The point is that ML today is based on pattern recognition and memorizing a stationary distribution.

This stationary distribution is the source of the conservativeness and central to algorithms that we call "machine learning". ML always tries to replicate the distribution when it makes infererences, so it is fundamentally biaed against changes that deviate from that distribution

The Future and the Past are structurally the same thing in these models! They are "missing" but re-creatable links.

AI is the broader term, but in pop culture AI and ML are very much synonymous.


Well... no, not really. It is kinda hard to discuss in general, because it depends so much on the details: the application and the algorithms in question. But there is nothing inherently conservative about ML algorithms.

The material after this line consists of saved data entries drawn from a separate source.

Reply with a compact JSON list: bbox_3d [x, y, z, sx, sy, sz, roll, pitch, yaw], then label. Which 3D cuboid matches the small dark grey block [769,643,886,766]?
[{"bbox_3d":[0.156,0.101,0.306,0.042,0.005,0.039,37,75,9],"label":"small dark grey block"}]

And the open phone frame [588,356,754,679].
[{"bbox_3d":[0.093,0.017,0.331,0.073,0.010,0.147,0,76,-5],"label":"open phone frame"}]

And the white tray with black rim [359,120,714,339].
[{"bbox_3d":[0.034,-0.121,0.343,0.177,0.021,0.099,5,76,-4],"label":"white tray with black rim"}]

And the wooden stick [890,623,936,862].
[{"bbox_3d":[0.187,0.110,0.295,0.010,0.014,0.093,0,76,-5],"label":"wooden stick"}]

I see why you assume that "stationary distribution is the source of the conservativeness", so maybe I should clarify this moment. It is kind of true in the most general sense: sure, when querying the stationary distribution we can only ever ask how things are in a timeless universe. How anything new can be obtained this way? The problem is, that if we are this general, then the word "conservativeness" loses any meaning, since everything in the [deterministic] Universe can be framed as a question of "how things are", everything is conservative, nothing new can be obtained anywhere, ever.

And we don't even need to get this general for the word "conservativeness" to lose practical sense. When you ask another human for an advice, all he ever does is, in essence, pattern recognition and querying his internal database of "how things generally are to the best of his knowledge". Yet you don't call every human advice ever "conservative": only the kind of advice that recommends the safest, most popular thing, thing that everybody likes, pretty much ignoring the nuance of your personal taste. In fact, even then, you call it "conservative" only if you can notice that, which means that the recommendation isn't new for you personally (and by that criteria alone most humans would lose to a very simple, absolutely currently implementable music recommendation algorithm, since they probably know much lesser number of "artists similar to what you like" than Spotify knows: the only thing Spotify has to do to win is not to recommend the most popular choice almost every time).

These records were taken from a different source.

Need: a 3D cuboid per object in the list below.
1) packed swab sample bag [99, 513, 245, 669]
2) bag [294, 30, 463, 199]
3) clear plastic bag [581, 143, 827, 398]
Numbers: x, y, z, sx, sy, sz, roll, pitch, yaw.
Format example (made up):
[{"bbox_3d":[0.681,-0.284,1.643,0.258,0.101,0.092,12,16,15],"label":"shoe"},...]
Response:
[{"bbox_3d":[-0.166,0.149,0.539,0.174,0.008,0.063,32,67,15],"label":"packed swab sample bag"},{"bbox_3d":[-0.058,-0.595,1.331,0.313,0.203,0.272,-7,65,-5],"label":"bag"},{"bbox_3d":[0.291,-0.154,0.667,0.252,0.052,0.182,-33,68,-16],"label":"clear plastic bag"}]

One more thing. I could probably convey to you that assuming "ML = conservativeness" is wrong much faster by invoking the example of reinforcement learning, since it is sort of intuitive: there is the obvious existence of "time" in that, you can imagine a "dialogue" where it adapts to what user wants using his feedback, etc. It is easy to see how it could behave "not conservatively". I intentionally avoided doing that, since it can lead to the false impression that RL is somehow different and less conservative than other algorithms. On the contrary, the point I'm trying to make is that every algorithm, even the purest form of memorizing the stationary distribution (like Naïve Bayes) is not inherently conservative. It all depends on what exactly you ask (i.e. how you represent inputs and outputs) and how you query the distribution you have (e.g. how much variability you allow, but not only that).

So, when you see the application that uses ML algorithm and behaves "conservatively", it isn't because of the ML algorithm, it is because of the application: it asks the ML algorithm wrong questions.


I felt the same way about this essay’s conclusion. It’s like he took all of the substance out of Ted Kaczynski’s arguments and repackaged it as a diatribe against ML. Except it’s not convincing in the slightest.


Thank you. “Conservativeness” is an inductive bias that is simple, often helpful, and more often used, but not fundamental.